— Activity —
Leaving out the pictures, restate each record below word for word.

(Beginning of Working data)

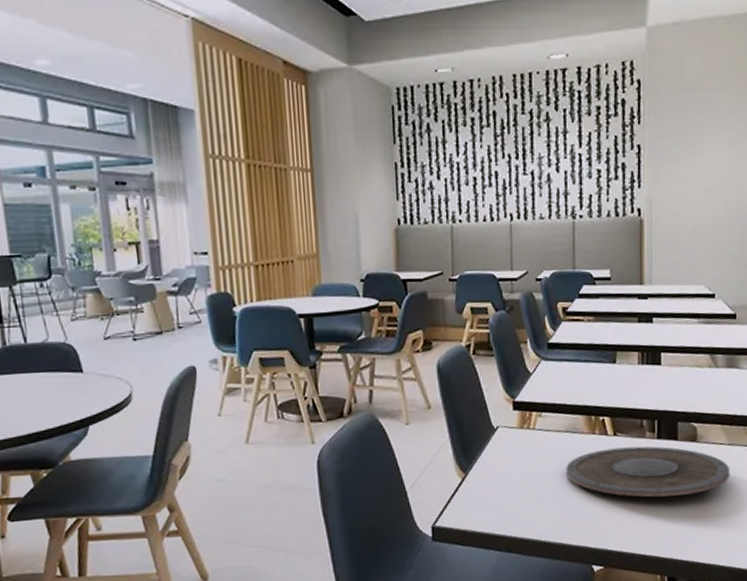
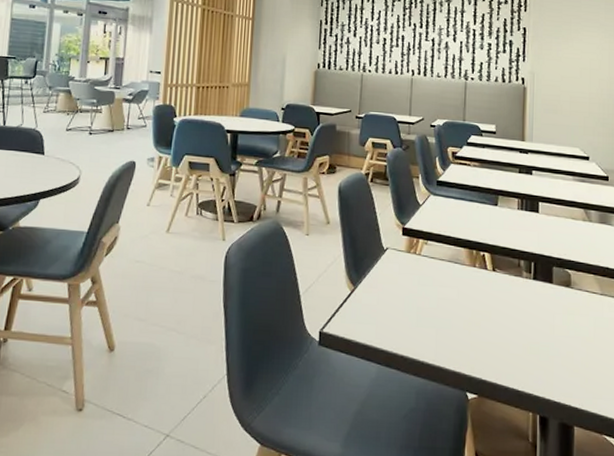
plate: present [566,446,730,498] -> none [447,282,602,337]

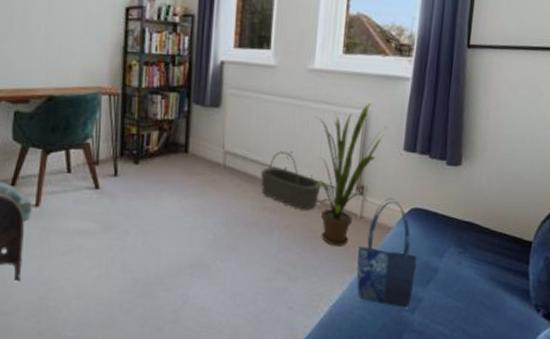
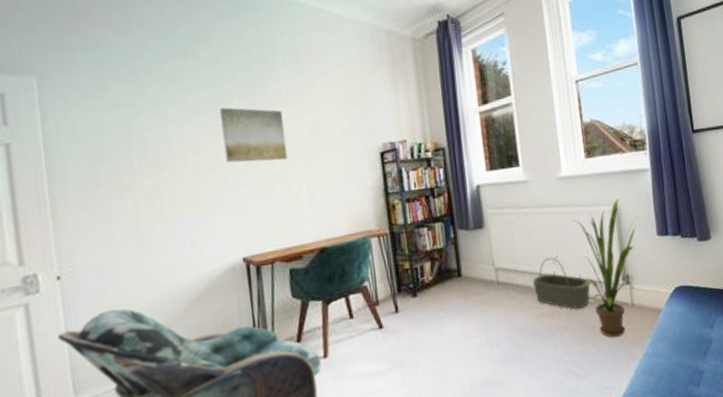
shopping bag: present [356,197,418,308] -> none [635,281,694,385]

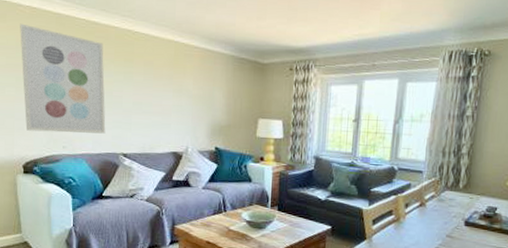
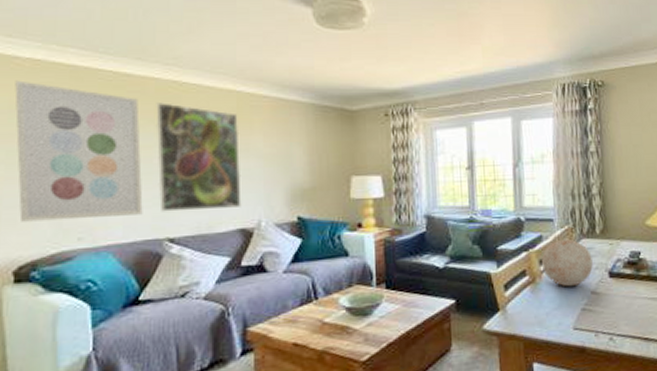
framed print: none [115,47,176,135] -> present [155,103,241,212]
decorative ball: none [407,189,452,229] -> present [542,239,593,287]

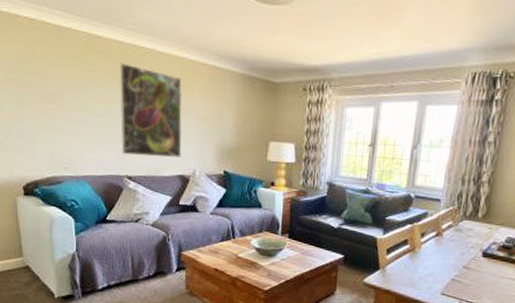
wall art: present [15,80,143,222] -> none [18,36,110,155]
decorative ball: present [542,239,593,287] -> none [423,218,470,260]

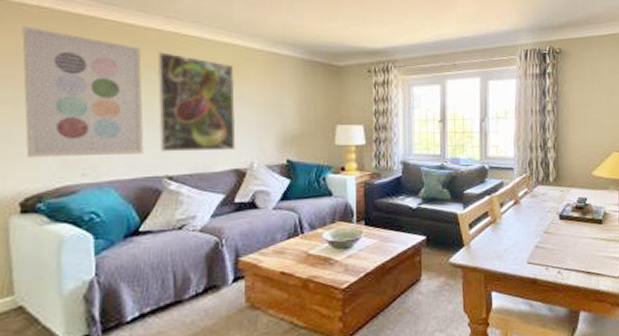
wall art: none [18,36,110,155] -> present [22,26,144,157]

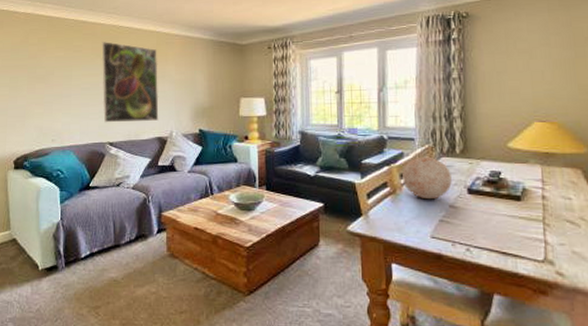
wall art: present [22,26,144,157] -> none [15,28,93,127]
decorative ball: none [502,185,546,227] -> present [402,156,452,200]

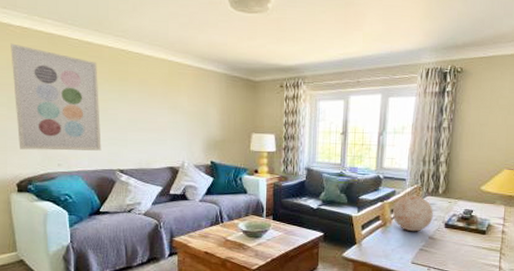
wall art: none [15,28,93,127] -> present [10,43,102,151]
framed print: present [101,42,159,123] -> none [109,66,171,151]

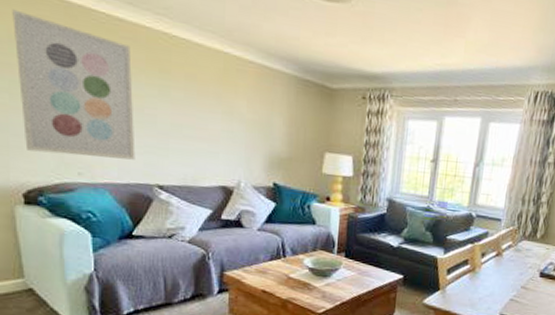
decorative ball: present [393,195,433,232] -> none [483,238,529,280]

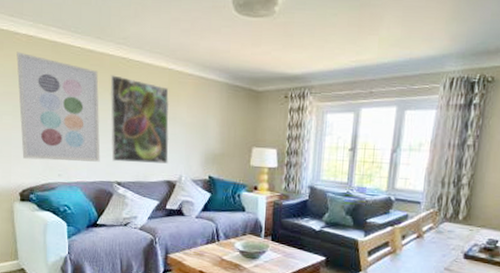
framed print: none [147,53,225,166] -> present [110,75,170,164]

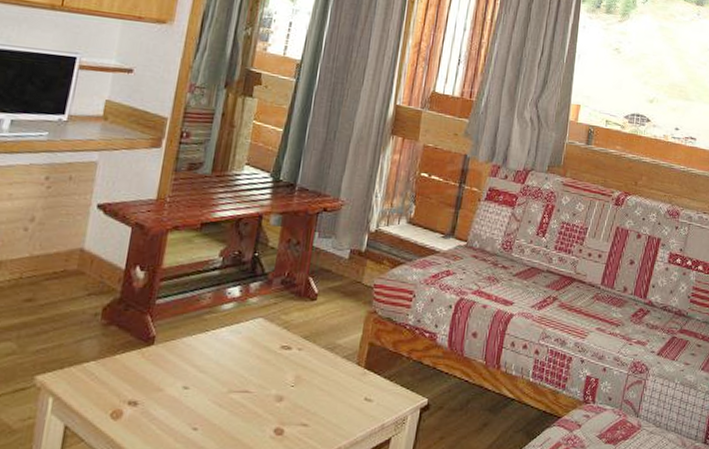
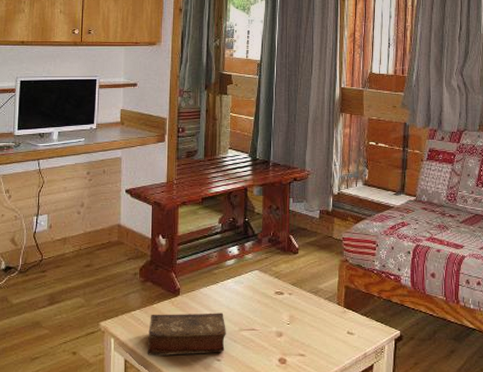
book: none [97,367,211,422] -> present [147,313,226,355]

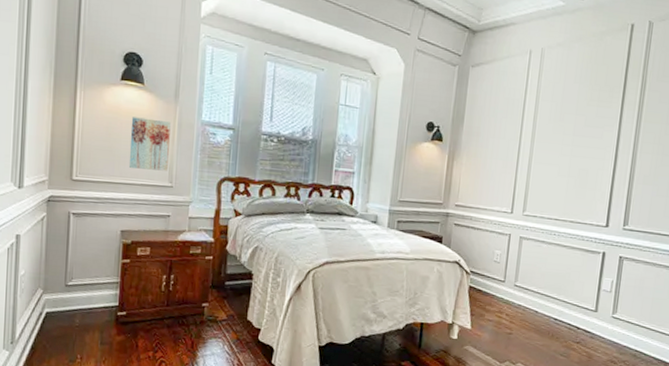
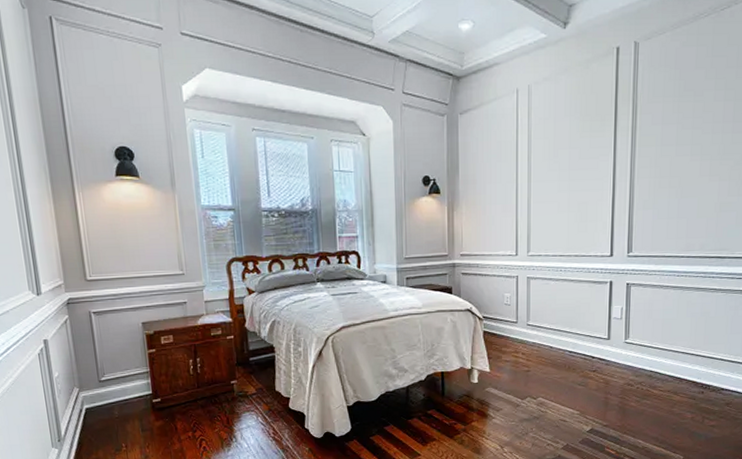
wall art: present [128,117,171,171] -> none [133,210,177,262]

(End of Working data)

— Solution —
plate: present [566,446,730,498] -> none [447,282,602,337]

shopping bag: present [356,197,418,308] -> none [635,281,694,385]

framed print: none [115,47,176,135] -> present [155,103,241,212]
decorative ball: none [407,189,452,229] -> present [542,239,593,287]

wall art: present [15,80,143,222] -> none [18,36,110,155]
decorative ball: present [542,239,593,287] -> none [423,218,470,260]

wall art: none [18,36,110,155] -> present [22,26,144,157]

wall art: present [22,26,144,157] -> none [15,28,93,127]
decorative ball: none [502,185,546,227] -> present [402,156,452,200]

wall art: none [15,28,93,127] -> present [10,43,102,151]
framed print: present [101,42,159,123] -> none [109,66,171,151]

decorative ball: present [393,195,433,232] -> none [483,238,529,280]

framed print: none [147,53,225,166] -> present [110,75,170,164]

book: none [97,367,211,422] -> present [147,313,226,355]

wall art: present [128,117,171,171] -> none [133,210,177,262]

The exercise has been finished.